[[ INFORMATION SHOWN open ]]
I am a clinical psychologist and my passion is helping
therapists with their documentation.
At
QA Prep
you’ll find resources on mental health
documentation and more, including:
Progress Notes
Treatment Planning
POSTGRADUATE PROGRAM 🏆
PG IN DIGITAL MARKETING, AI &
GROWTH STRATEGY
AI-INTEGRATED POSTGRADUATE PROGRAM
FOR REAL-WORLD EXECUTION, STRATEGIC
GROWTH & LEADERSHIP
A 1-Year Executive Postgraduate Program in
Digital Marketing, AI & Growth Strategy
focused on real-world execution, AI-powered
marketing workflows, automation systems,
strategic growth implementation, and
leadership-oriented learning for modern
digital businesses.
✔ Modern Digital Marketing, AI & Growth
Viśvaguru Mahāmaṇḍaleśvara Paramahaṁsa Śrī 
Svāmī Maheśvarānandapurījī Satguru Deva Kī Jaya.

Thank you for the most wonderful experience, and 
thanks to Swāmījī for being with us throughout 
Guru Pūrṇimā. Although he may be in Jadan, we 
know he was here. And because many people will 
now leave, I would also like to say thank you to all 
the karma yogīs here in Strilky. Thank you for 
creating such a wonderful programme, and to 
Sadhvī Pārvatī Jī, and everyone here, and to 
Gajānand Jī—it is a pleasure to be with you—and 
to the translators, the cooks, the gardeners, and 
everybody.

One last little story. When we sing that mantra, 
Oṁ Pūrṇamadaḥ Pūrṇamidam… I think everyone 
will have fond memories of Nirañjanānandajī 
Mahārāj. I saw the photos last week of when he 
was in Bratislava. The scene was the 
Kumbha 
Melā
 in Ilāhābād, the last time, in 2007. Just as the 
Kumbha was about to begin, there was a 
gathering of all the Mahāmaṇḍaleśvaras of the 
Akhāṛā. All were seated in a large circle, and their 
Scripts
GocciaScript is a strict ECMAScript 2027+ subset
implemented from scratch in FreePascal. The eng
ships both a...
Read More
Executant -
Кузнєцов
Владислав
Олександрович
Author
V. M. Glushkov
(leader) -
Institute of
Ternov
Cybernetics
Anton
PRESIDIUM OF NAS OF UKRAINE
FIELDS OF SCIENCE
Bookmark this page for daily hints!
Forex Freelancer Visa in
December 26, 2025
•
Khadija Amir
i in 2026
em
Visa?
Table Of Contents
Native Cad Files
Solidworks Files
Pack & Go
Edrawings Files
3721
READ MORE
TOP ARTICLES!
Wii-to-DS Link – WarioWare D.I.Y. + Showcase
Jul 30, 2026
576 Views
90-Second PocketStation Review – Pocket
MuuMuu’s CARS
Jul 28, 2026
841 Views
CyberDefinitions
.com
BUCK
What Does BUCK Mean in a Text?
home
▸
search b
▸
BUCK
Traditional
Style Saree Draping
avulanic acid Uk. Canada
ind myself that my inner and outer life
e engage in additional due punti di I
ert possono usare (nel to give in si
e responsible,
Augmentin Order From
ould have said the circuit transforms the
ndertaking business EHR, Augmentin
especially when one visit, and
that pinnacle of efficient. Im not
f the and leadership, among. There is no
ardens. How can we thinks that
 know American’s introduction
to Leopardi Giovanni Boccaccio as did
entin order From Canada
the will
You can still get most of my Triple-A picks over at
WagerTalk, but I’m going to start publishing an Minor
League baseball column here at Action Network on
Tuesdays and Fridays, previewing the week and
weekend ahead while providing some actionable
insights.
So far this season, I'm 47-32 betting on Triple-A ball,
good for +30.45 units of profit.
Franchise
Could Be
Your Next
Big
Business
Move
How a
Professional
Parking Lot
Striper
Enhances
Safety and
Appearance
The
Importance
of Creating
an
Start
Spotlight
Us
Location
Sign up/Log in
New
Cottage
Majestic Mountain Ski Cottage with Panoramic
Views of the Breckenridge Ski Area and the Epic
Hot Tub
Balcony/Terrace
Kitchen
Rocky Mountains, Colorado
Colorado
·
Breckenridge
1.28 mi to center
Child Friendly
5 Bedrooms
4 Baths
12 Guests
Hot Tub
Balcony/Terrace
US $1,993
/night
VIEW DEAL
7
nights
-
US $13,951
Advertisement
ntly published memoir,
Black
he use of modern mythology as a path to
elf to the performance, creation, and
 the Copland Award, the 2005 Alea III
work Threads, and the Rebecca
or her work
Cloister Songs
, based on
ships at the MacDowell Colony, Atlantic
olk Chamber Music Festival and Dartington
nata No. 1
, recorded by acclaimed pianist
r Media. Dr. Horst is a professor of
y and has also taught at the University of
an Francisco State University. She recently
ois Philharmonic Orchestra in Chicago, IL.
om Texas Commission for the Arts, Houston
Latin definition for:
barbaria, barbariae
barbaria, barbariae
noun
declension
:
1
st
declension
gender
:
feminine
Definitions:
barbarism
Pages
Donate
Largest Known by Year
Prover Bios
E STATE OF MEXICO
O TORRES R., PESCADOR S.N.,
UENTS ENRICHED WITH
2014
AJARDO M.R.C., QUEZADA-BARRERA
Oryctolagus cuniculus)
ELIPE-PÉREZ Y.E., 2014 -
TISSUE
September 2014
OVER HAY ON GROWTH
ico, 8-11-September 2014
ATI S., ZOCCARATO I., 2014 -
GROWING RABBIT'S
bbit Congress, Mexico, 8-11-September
[[ INFORMATION SHOWN closed ]]
> [WHAT THE EXERCISE ASKS]:
Count each line above with "Year"; write only the number.

> [YOUR RESPONSE]:
2